George Ure says that “you have to have something wrong with you if you want to jump out of a plane” – but that hasn’t stopped him from doing it over a thousand times. It was on one of those jumps when George clocked a 14-mile range using the first version of goTenna, which he did while hanging from a parachute somewhere over Seattle, WA. When the current version of goTenna Mesh launched, he said “it was a complete game changer,” and he set another airborne range record of 32 miles. (You can even watch him do it.) Now he’s working to make Seattle one of the first cities to be fully covered by the off-grid decentralized communications network as part of goTenna’s Ambassador Program.
In addition to being an avid climber and skydiver, George is a long-time ham radio operator. While he says it’s “pretty nerdy for sure,” he worked in disaster response and it helped him “learn really quickly how important communications interoperability is.” He’s used radio of all kinds – VHF, UHF, government, weather – and says goTenna does in a small, inexpensive device what it takes thousands of dollars in ham radio gear and hours of training to do.
Radio expert and adventurer that he is, George also made a few hacks of his own to one of his goTenna units. The Mother of All Nodes, or MOAN, fittingly located now on his mom’s roof in Kirkland, is a goTenna Mesh connected to an antenna that quadruples the power, plus it’s in a weatherized case that also houses an extra battery and solar panel. As you can see from the goTenna network map, there are many Mesh users in the area, but George’s is always on, back-up powered, and ready for others to use as a relay within a range of five miles or more.
George’s high-altitude, high-gain antics have already made him something of a standout in the goTenna user community, so it’s only natural that he should serve as an ambassador to the Seattle community. Unlike goTenna’s other Ambassador Program city Urbana, IL, which we wrote about last month, Seattle’s hills make it a particular challenge for the goTenna network’s line of sight. George says he is planning to build a system that parallels the cellular network by installing relay nodes in elevated areas used by cell towers, using social media and his own network to identify possible hosts. “I know some of these people are tech geeks, like me, and live in nice places on hills,” he says, and he tells them simply: “I need your help to make this work.”
Just this week, along with the help of a friend, George set up a relay node atop an over 400-foot building in central Seattle. Given that vantage point, that one single relay unit adds a significant layer of coverage and range. In combination with the nodes in other locations George has his eye on, much of the Seattle area could be covered.
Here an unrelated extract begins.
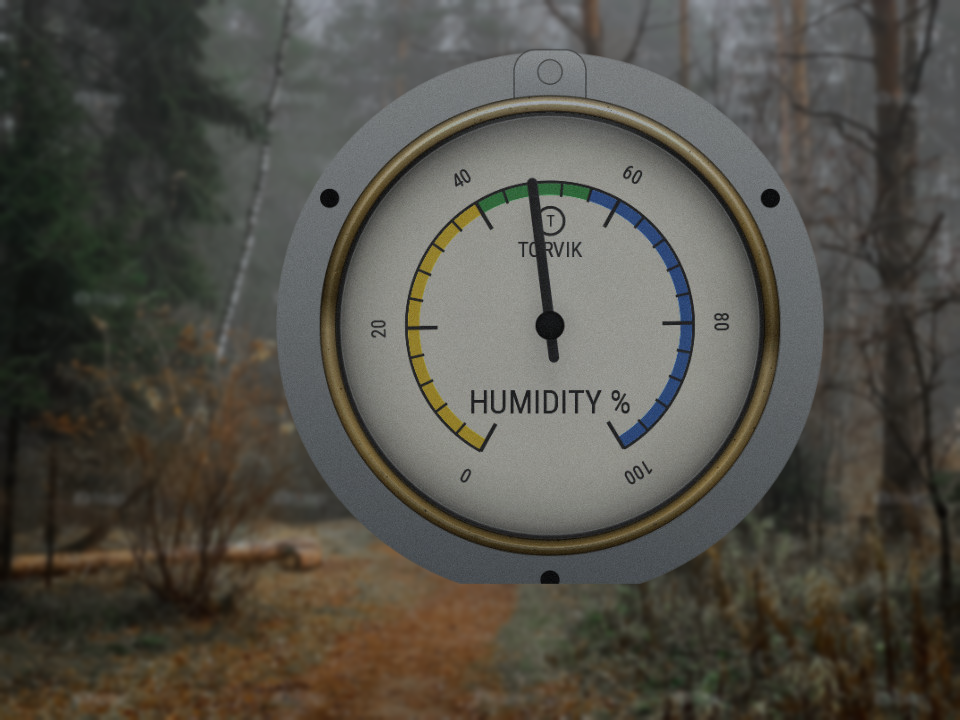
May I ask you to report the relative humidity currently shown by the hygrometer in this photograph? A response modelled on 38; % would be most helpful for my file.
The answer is 48; %
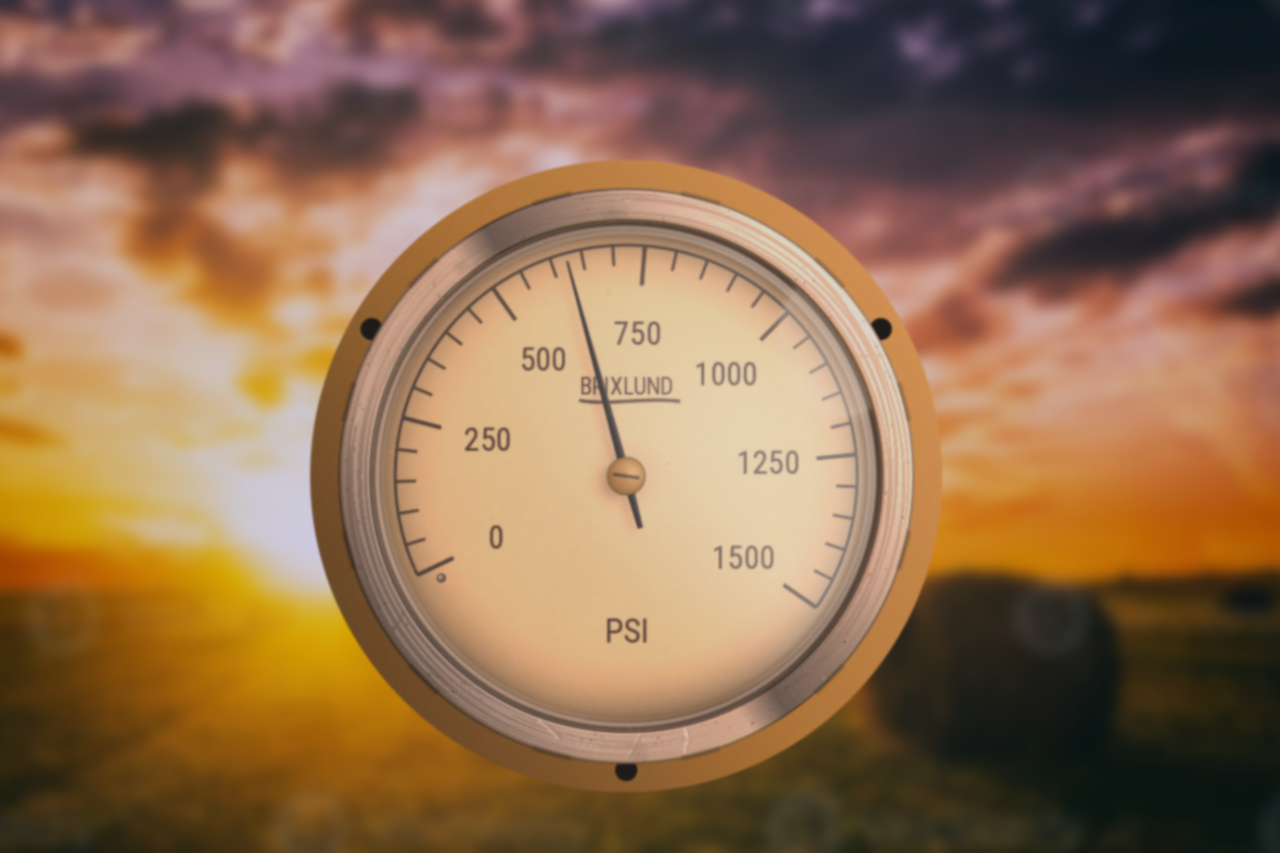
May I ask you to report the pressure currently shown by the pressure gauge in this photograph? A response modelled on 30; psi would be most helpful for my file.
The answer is 625; psi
In the end, he says, “Basically if all cellular is down, most people in this area will be able to walk outside and text the people they need to be able to get a hold of without the cell phone infrastructure in place.” That’s why his strategy is to set up an initial set of nodes to provide wide coverage areas, with gaps increasingly filled by newcomers to the network.
George is a firm believer that once the network is in place, people will use it – so even as he recruits new users to his vision, he’s willing to take on a lot of the work himself to make it happen. On the goTenna Mesh user forum, he’s even been known to offer to build Seattle residents at the bottom of a hill a solar-powered and protected relay node for them to place on higher ground. Part of his motivation is that as an emergency response technician, George knows better than anyone how crucial communication is to saving lives. He knows that a back-up system could save even more. Providing a parallel system to cellular coverage in case of emergency is also why many others have started setting up goTenna Mesh networks in their own cities, and Seattle could become a model for them.